Thanks to blogger Samanta McIntosh, an unabashed shopaholic with a passion for fashion, beauty and a healthy lifestyle for her excellent advice!

Wednesday, August 13, 2014

There has been some ramble on the interwebs lately talking about something a bride posted on her Facebook page. Evidently, a frustrated bride felt it necessary to explain her reasons for not inviting certain Facebook friends in a rather negative manner. Originally posted on Reddit by Sea_Basstian, the offending status looks like this:



People are beginning to comment on the post both on Reddit and other sites where this post made the list of top stories, like Lover.ly, and there seems to be a split in philosophies. Many people said the bride stepped over the line and the post was hurtful. Others argued that the post is the bride's prerogative and commenters shouldn't shame someone for speaking his or her mind.

In my personal opinion, this is not the way to handle the situation. But, if this is what the bride in question deemed appropriate, so be it. Who am I to judge? 

My biggest fear is about the backlash that could occur over a post like this. A wedding should be a time of joy, not a time where friends feel alienated or your support system turns against you. With these vague descriptions, some people are likely to place themselves into a category the poster had not intended and feel hurt. 

So, personal opinions aside, let's all agree that the "Oh, sorry, you're not invited" conversation is an awkward one and talk about how to handle this situation with tact, dignity and without losing any friends. 



Step 1: Apologize. Even if you don't feel that you are in the wrong, someone is disappointed here and if you offer to take responsibility, the person will feel like you care about their feelings. 

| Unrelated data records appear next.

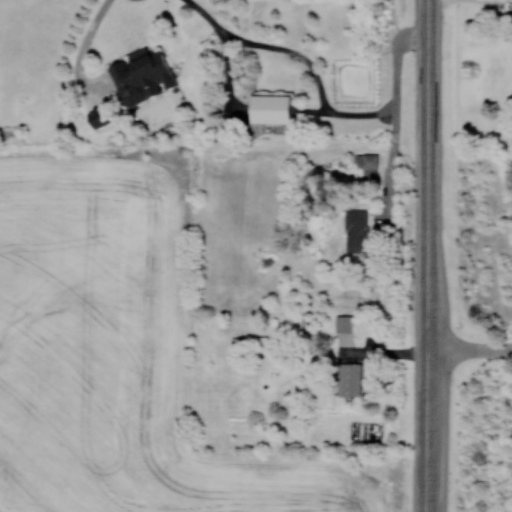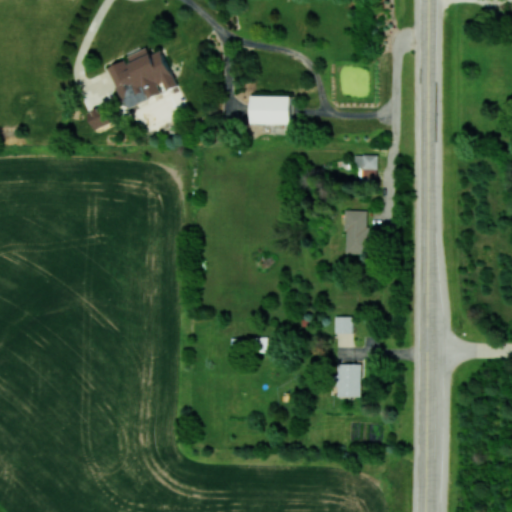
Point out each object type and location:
road: (83, 52)
building: (143, 74)
road: (429, 76)
road: (323, 94)
building: (271, 108)
building: (100, 116)
building: (367, 166)
building: (357, 230)
road: (428, 302)
building: (344, 323)
road: (470, 349)
crop: (112, 354)
building: (350, 379)
road: (426, 482)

Step 2: Stress How Difficult It Is to Create a Guest List. If someone hasn't had a wedding, they may not know the hours upon hours you spend going over the guest list deciding who gets to come, who gets a plus one, arranging a seating chart, making sure you don't forget about anyone, etc. Explain to them that it was a truly difficult process and it was very hard for you and your fiance to make cuts. 

Step 3: Give Your Reason Why. Feel free to blame your budget, your large family, your small venue, anything, but be as honest as possible. We don't suggest you lie to someone, but this is about making them feel better. If there's a reason other than "I don't like you," the non-invitee will feel a lot better.

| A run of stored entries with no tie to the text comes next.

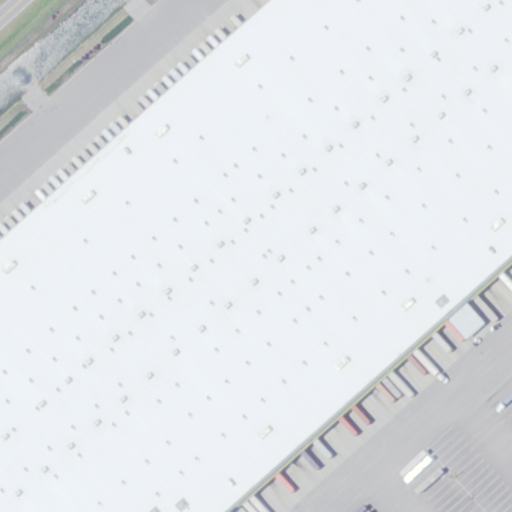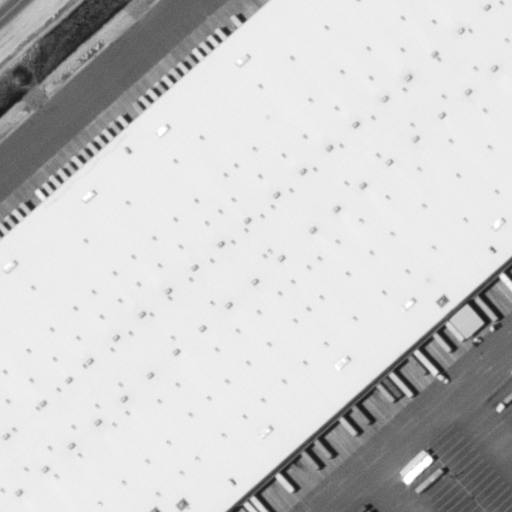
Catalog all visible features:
road: (8, 7)
fountain: (18, 80)
road: (93, 85)
building: (258, 258)
road: (483, 418)
road: (415, 422)
road: (386, 490)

Step 4: Remind Them That the Choice Was Not Personal. The person who's upset he or she didn't get an appointment may feel like they were the only one who was cut. There's a "why me?" mentality. Don't forget to explain to them that it wasn't a personal thing. You had to make a lot of really difficult choices. 

Step 5: Thank Them For Understanding. At this point, you've explained as well as you can. Whether the person feels better or not, you've done your best to fix the awkward situation. It's up to them to forgive and forget. So, to encourage that, thank them for being so understanding about your difficult decision. Tell them how much you appreciate that they're cool about the situation. 

If you'd like some examples of exactly what to say, Offbeat Bride has some really excellent ideas on being gentle but firm. The most important thing to remember is that if someone is asking why they're not invited to your wedding, they're probably hurt by it. Try not to hurt them more, rather offer them an explanation and express your gratitude of their understanding. 



What are your thoughts on the post? How would you handle the situation?